The path from the player's absolute starting position, the Sarcophagus, all the way to the first Bonfire is a laid out in an abstract map below. You'll notice that the path of least resistance here ignores any branching or optional paths, heading directly through a series of three easy battles.
The distance from the Sarcophagus to the Bonfire isn't a terribly large distance, in fact. If the player dies anywhere along their path to light the Bonfire, they will respawn back at the Sarcophagus. It's safe to assume that, with an increasing amount of player deaths, their experience with the game's system also increases. It's then probably another safe assumption that the time it will take them to get farther away from the Sarcophagus (and closer to the Bonfire) will then decrease as they get better at successfully surviving encounters.
The terrain in this initial area is rather forgiving as well. There aren't many hazards aside from enemies, there's lots of space to move around in, and not many obstructions that compromise manoeuvrability or sightlines. Returning to the idea that the total distance to the Bonfire isn't very long in the first place, the player will probably get there pretty quickly, all things considered.

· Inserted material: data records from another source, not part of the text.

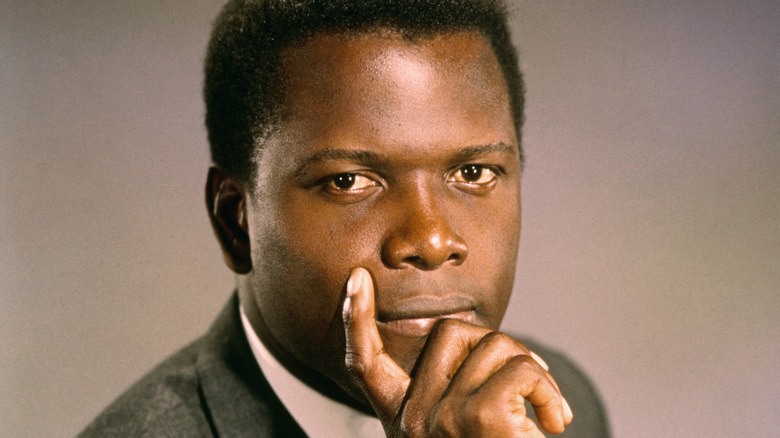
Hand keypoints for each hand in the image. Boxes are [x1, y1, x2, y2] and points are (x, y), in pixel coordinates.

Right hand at [343, 268, 572, 436]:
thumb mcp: (456, 435)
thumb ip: (452, 395)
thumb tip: (486, 347)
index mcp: (402, 423)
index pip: (365, 364)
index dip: (357, 319)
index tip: (356, 280)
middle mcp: (412, 422)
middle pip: (450, 334)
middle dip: (499, 345)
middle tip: (529, 384)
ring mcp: (443, 420)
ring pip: (494, 346)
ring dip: (534, 373)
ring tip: (548, 413)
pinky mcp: (480, 421)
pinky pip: (523, 371)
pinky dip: (550, 392)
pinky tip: (555, 423)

A quick aside: I'd also like to discuss a technical, real-world consideration. The load times between dying and respawning are rather low -- obviously this depends on the player's hardware specification or platform of choice. This means that the downtime after a death -- as the game reloads and resets the world state -- is kept to a pleasant minimum.
Jumping ahead to the milestone whereupon the player has lit the first Bonfire, the challenge is obviously increased, but some similar patterns are observed amongst a mix of new concepts on display.

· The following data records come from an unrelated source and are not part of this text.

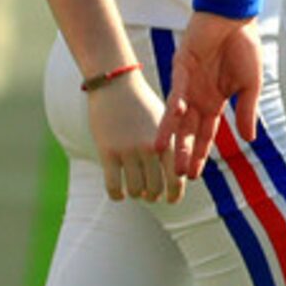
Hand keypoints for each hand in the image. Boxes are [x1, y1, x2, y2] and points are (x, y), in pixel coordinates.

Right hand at [90, 69, 183, 203]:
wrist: (116, 85)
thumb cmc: (142, 104)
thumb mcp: (164, 122)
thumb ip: (172, 145)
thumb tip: (178, 174)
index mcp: (168, 141)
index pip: (177, 178)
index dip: (175, 194)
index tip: (171, 200)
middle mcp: (150, 148)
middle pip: (155, 188)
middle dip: (154, 196)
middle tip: (151, 196)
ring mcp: (128, 151)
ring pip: (136, 190)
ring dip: (137, 195)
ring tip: (136, 192)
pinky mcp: (108, 152)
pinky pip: (113, 186)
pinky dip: (118, 195)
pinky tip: (119, 194)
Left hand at [156, 12, 263, 179]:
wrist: (233, 17)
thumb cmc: (244, 46)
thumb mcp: (251, 85)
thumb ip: (247, 111)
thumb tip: (250, 139)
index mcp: (216, 101)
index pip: (206, 133)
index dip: (201, 153)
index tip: (196, 174)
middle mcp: (199, 96)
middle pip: (189, 131)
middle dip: (184, 152)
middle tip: (179, 176)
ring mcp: (188, 84)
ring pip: (178, 117)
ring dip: (172, 136)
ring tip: (164, 157)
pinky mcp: (181, 69)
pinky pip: (177, 93)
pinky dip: (173, 108)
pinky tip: (171, 122)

The player will immediately notice the enemies here are more capable at dealing and sustaining higher amounts of damage, they are sometimes grouped in pairs, and the more complex terrain arrangement makes encounters more challenging. Still, the player will eventually suss out a path of least resistance among the two main branches offered, provided they ignore the optional encounters.
I've not measured it, but I suspect that the distance from the Sarcophagus to the Bonfire is actually shorter than that of the distance from the Bonfire to Iudex Gungyr. This is another player-centric design decision aimed at minimizing frustration. Because the player will have to immediately adjust to the increased challenge of the encounters here, when they reach Iudex Gungyr, the difficulty of that fight will require another quick adjustment. The player will probably die at least once fighting the boss, so it's imperative that one of the paths of least resistance is made easier than the other path so the player can quickly re-enter the boss arena and attempt this fight again.
The environment design in the area outside of the boss arena might be challenging to navigate at first, but the player will become accustomed to it if they travel through it multiple times. The interior of boss arena, by comparison, is a really large, round space with no clutter at all. Consider the fact that the radius of this arena is far larger than the length of Iudex Gungyr's polearm. This generous space and lack of any obstructions (other than the boss as it moves through the space) allows the player to focus entirely on the task at hand. One caveat to this is that players will still have to be mindful of that cliff's edge!
Dark Souls 3 has, in my opinion, the best tutorial in the series. I feel my deep dive into its expertly crafted introduction just might prove how it's now the most accessible Dark Souls has ever been -- at least at the start. Above all, I feel that the journey through the Cemetery of Ash will rapidly allow newcomers to achieve that first crucial victory that often serves as the breaking point -- converting them from a frustrated sceptic to a true believer.